2010年7月12日月曜日

独白。10

 ひさしぶりに親父の運転する車の後部座席に座りながら考える。いつ以来なんだろうか。車はK市へと向かっている。なんとか両親とK堂の医者を説得したのだ。ただ、任意での他院への入院を条件としてなのだが。任意入院とは措置入院(保護入院)とは違い強制ではない。自分の意志で入院しますという事だ。
僕が一晩中抵抗し、両親を説得したのに医者も根負けしたのかK市にあるS病院のアルコール依存症専門病棟に紹介状を書いてくれたのだ。

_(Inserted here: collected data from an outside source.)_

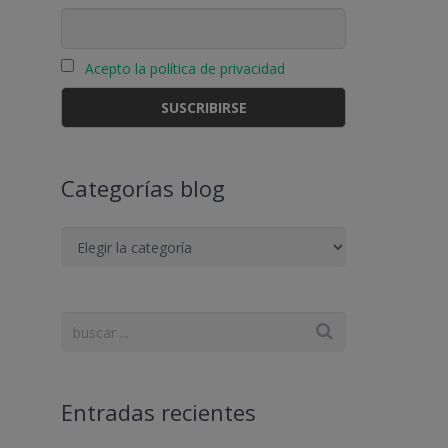
Acepto la política de privacidad
s
Categorías blog
Categorías
blog
Entradas recientes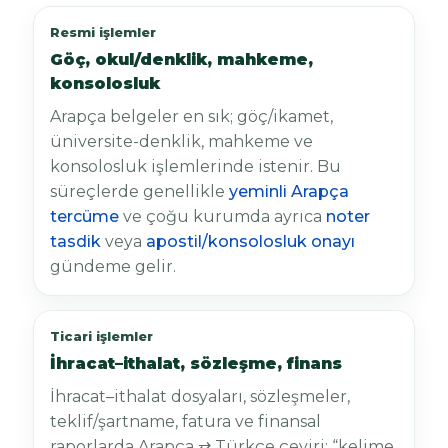
Resmi işlemler
Göç, okul/denklik, mahkeme,
konsolosluk
Arapça belgeler en sık; göç/ikamet,
üniversite-denklik, mahkeme ve
konsolosluk işlemlerinde istenir. Bu
süreçlerde genellikle
yeminli Arapça
tercüme
ve çoğu kurumda ayrıca
noter
tasdik
veya
apostil/konsolosluk onayı
gündeme gelir.
Ticari işlemler
İhracat–ithalat, sözleşme, finans
İhracat–ithalat dosyaları, sözleşmeler,
teklif/şartname, fatura ve finansal
raporlarda Arapça ⇄ Türkçe çeviri; “kelime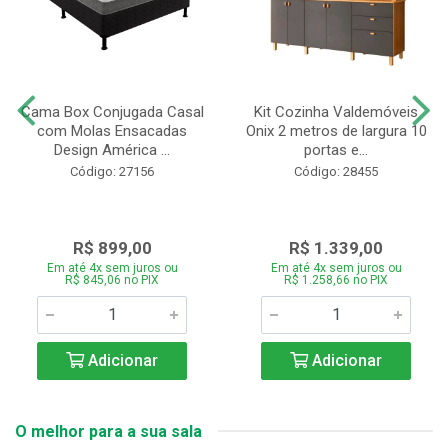
Cama Box Conjugada Casal
Kit Cozinha Valdemóveis
com Molas Ensacadas
Onix 2 metros de largura 10
Design América ...
portas e...
Código: 27156
Código: 28455
R$ 899,00
R$ 1.339,00
Em até 4x sem juros ou
Em até 4x sem juros ou
R$ 845,06 no PIX
R$ 1.258,66 no PIX
Adicionar
Adicionar
O melhor para a sua sala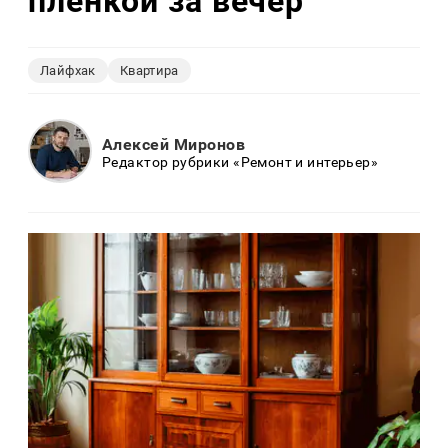
плёнкой за вечер
Лайфхак
Квартира
Алексей Миронов
Редактор рубрики «Ремонт и интерьер»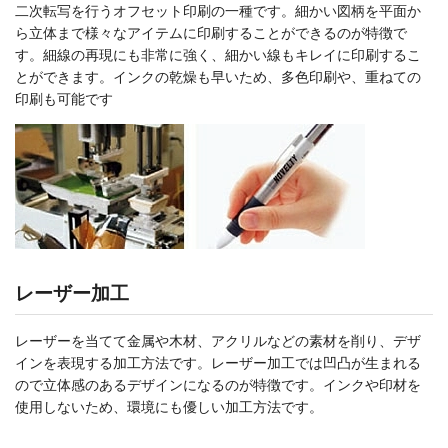
二次転写を行うオフセット印刷の一種です。細かい図柄を平面か
ら立体まで様々なアイテムに印刷することができるのが特徴で
す。細線の再現にも非常に強く、細かい線もキレイに印刷するこ
とができます。インクの乾燥も早いため、多色印刷や、重ねての
印刷も可能です
レーザー加工
レーザーを当てて金属や木材、アクリルなどの素材を削り、デザ
インを表現する加工方法です。レーザー加工では凹凸が生まれる
ので立体感のあるデザインになるのが特徴です。インクや印材を
使用しないため、環境にも優しい加工方法です。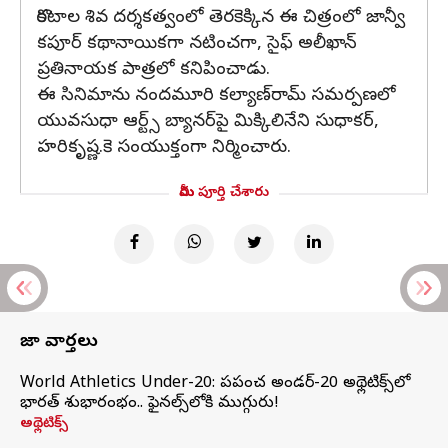
కొరటాల శివ దర్శకత్వంలో తెరకెక్కిన ఈ చిత్రంలో జాన్వీ
కపూర్‌ కథానాయికగా నటించగా, సైఫ్‌ అలీఖాన్‌
ప్రతినాయక పాత్రలో కనిపించాడు.
ఈ సినిమాను నందమూరి కల్యాణ్‌రామ్‌ సమర్పణలో
యువసుధా ఆర్ట్స్‌ బ్యానర్‌పై మిక్కిలినేని సుధాకర్‌,
హరికృష్ణ.కె సంయుక్తంగా నిర్మించారు.
మీరు పూర్తి చేశారు
తాజా వార్తలు
World Athletics Under-20: ప్రపంచ అండర్-20 అథ్లెటిక్స్‌లో
భారత్‌ శుభారంభం.. ఫైనల్స్‌లోకి ముగ్గురు!
అథ్లెటిక్స్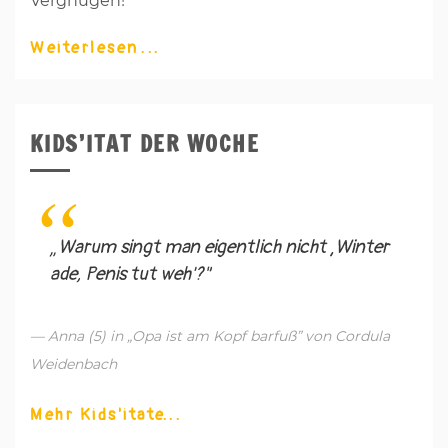
Vergnügen!
Weiterlesen
KIDS’ITAT DER WOCHE
„Warum singt man eigentlich nicht ‚Winter
ade, Penis tut weh'?"
— Anna (5) in „Opa ist am Kopf barfuß” von Cordula
Weidenbach
Mehr Kids'itate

 子供の頃はよく家族四人で車で出掛けた。助手席に母、その後部座席にひとつ年下の弟、その隣に僕。お決まりの指定席だ。「男はいい車に乗るものだ」と言い、そんな余裕などないくせに親父はいつも高級車に乗りたがった。

トヨタクラウンロイヤルサルーン。当然ながら中古車だった。

だけれど僕も親父も弟もみんなそれを気に入っていた。座席は上等なソファーみたいに柔らかく深く、オートマ、クーラーにステレオにパワーウインドウ。おまけに冷蔵庫まで付いている。当時、団地住まいだった我が家。家中のどこよりも快適な空間だった。もともと、お金持ちの人のために自宅やホテルの一室に居るのと変わらない居住空間をという発想の車なのに、クーラーもソファーもない家に暮らす貧乏人が乗るなんて考えてみるとなんとも滑稽だ。

それでも家族はしあわせだった。休日には母が弁当をつくり父の運転で出掛けるのだ。車の冷蔵庫には冷たい飲み物も冷えている。それでよかったのだ。

 僕が中学に上がる年、両親は商売をはじめた。親戚の経営するホテルの一角で宿泊客や観光客相手のホテルラウンジということだが、派手なコンパニオン付き宴会客の二次会会場といったところだ。それとも地元の客にセット料金の安い酒を飲ませる要はカラオケスナックだ。
夜、家におとなが居なくなった我が家が「たまり場」になるのにそれほど時間は掛からなかった。もう、やりたい放題である。
家族のあいだにはだんだんと距離が増えていった。部活を終えて帰宅する頃には両親とも仕事に出ている。帰ってくるのは真夜中で、当然のように朝も顔を合わせることが少なくなっていった。
 何年かすると親父は新車に乗るようになった。やっぱりトヨタクラウン。マジェスタとかなんとかだったか忘れたが、それはもうしあわせな家族の象徴ではなく、田舎の成金の腕に輝く趣味の悪い金の時計かブレスレッドみたいなものだった。
その頃からだろうか、友人たちと集まっては酒を飲む様になったのは。放課後は不真面目な野球部員。彼女は居てもセックスするほどの勇気もない田舎の中学生たちは、ブルーハーツを聞きながら部屋に飾った酒瓶の種類の多さとか自分の吸ってるタバコがいかに強いかということを競い合ったり、盗んできたバイクをこそこそと乗り回すくらいしかやることが無いのだ。

 車は暖房が効いていてあたたかい。会話も無い中、真冬の景色を進んで行く。親父はあいかわらず今でもクラウンに乗っている。店をやめてから何年かが過ぎてそれは新車ではなくなったが、どこで見つけてきたのだろう、中古のクラウンだ。